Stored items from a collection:
»»
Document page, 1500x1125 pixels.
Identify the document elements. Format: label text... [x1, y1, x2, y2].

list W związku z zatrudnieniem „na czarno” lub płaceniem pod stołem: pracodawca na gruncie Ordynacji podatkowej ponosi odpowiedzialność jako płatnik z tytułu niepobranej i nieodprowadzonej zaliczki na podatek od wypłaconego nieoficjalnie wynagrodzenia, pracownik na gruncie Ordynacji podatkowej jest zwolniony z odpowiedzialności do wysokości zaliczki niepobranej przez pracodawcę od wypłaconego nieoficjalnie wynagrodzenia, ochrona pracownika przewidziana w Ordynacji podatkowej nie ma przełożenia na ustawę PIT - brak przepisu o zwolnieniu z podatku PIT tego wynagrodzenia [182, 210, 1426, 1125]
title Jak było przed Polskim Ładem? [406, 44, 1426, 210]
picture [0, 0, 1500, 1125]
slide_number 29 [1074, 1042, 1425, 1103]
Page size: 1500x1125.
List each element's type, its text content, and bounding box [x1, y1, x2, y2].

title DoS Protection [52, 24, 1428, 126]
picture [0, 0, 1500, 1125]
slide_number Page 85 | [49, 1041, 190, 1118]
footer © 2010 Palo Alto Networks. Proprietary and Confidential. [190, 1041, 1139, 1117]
««
»»
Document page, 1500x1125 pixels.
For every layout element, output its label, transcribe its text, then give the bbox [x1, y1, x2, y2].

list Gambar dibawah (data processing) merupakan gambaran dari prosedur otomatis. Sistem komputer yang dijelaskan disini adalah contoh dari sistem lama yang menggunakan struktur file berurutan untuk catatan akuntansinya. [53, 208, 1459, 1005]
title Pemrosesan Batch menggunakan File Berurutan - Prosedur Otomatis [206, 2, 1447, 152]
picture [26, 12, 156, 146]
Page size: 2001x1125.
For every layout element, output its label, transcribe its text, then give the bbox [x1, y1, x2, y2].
««
### Task brief
Establish how many lines of the entries hold the word "size", giving nothing but the number.

### Expected output
2